▶ _THE PROBLEM_: Find and copy each line of the data that includes "will".

——

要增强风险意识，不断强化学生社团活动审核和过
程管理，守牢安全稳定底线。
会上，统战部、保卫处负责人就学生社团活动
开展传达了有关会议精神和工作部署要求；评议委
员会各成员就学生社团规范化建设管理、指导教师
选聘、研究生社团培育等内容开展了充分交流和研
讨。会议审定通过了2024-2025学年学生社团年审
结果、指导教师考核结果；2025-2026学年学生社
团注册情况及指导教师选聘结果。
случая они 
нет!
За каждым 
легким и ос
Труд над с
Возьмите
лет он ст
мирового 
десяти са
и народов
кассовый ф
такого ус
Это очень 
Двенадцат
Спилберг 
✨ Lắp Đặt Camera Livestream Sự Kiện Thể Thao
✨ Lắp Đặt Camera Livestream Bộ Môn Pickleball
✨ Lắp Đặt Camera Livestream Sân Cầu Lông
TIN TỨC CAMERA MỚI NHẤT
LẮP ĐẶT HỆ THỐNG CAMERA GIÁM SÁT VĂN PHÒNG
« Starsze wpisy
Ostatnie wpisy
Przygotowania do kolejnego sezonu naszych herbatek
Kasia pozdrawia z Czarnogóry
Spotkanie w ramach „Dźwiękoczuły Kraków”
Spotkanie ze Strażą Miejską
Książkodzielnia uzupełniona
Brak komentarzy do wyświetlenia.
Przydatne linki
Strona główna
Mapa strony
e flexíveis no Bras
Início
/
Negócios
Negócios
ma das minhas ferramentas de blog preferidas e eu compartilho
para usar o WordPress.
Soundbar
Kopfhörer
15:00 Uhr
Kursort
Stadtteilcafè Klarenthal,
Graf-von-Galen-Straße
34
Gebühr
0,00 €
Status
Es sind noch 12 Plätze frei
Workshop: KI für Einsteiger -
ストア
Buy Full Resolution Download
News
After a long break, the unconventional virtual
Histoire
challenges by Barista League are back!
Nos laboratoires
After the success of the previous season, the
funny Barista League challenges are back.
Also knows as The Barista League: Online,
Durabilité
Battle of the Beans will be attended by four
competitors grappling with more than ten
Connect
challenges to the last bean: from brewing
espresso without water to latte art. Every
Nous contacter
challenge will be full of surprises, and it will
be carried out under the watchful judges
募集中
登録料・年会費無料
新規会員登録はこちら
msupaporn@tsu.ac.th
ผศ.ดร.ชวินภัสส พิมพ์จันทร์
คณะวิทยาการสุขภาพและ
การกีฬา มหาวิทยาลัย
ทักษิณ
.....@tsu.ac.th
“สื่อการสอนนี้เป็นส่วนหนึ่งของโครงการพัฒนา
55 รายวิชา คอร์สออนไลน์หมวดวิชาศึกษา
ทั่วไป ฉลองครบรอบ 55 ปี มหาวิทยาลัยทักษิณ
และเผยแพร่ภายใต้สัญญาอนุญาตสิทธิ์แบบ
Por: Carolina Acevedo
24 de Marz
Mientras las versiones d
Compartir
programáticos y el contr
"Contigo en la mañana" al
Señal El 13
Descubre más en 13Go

——

▶ _OUTPUT_:
Battle of the Beans will be attended by four
challenge will be full of surprises, and it will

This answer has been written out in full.